§ Entries shown
==========

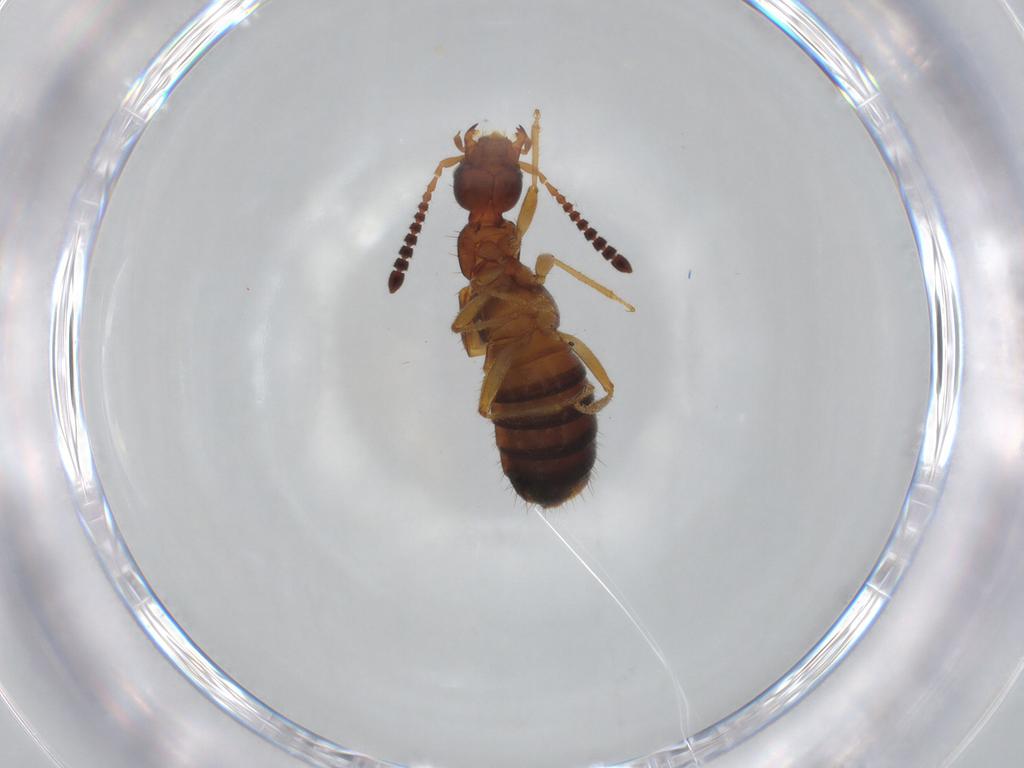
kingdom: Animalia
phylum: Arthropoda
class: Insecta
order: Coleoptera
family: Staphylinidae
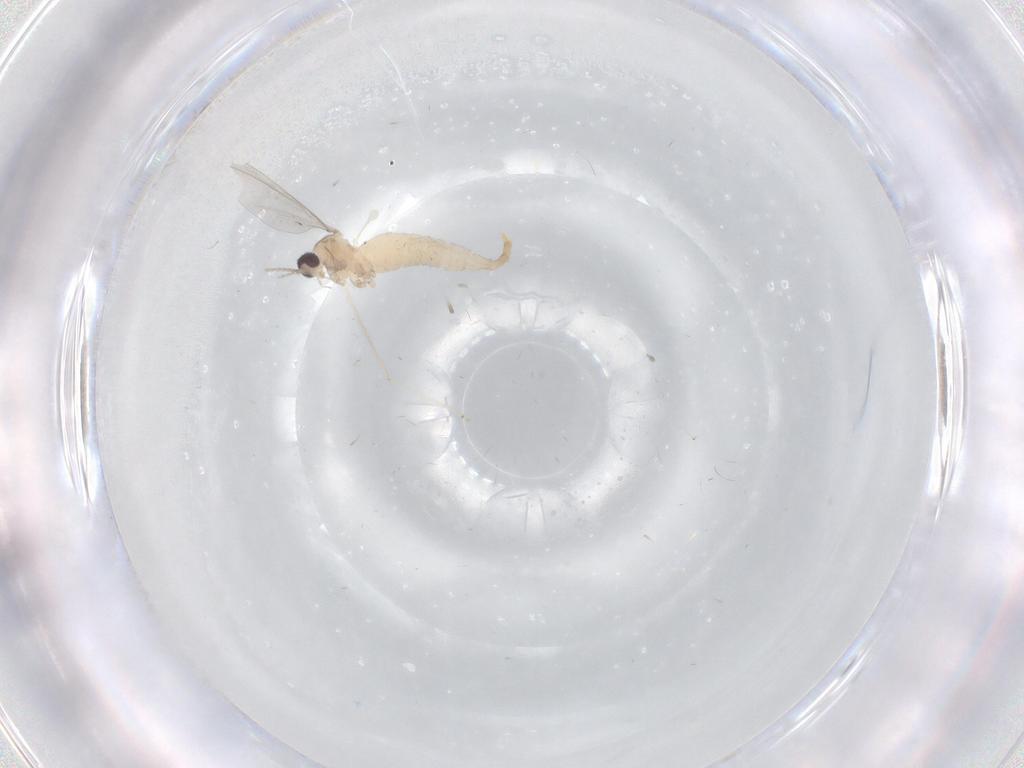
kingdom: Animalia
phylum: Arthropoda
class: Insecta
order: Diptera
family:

==========

§ What you are asked to do
Render the lines above as a numbered list, omitting any blank lines and leaving out the pictures.

§ The reply
1. kingdom: Animalia
2. phylum: Arthropoda
3. class: Insecta
4. order: Coleoptera
5. family: Staphylinidae
6. kingdom: Animalia
7. phylum: Arthropoda
8. class: Insecta
9. order: Diptera
10. family:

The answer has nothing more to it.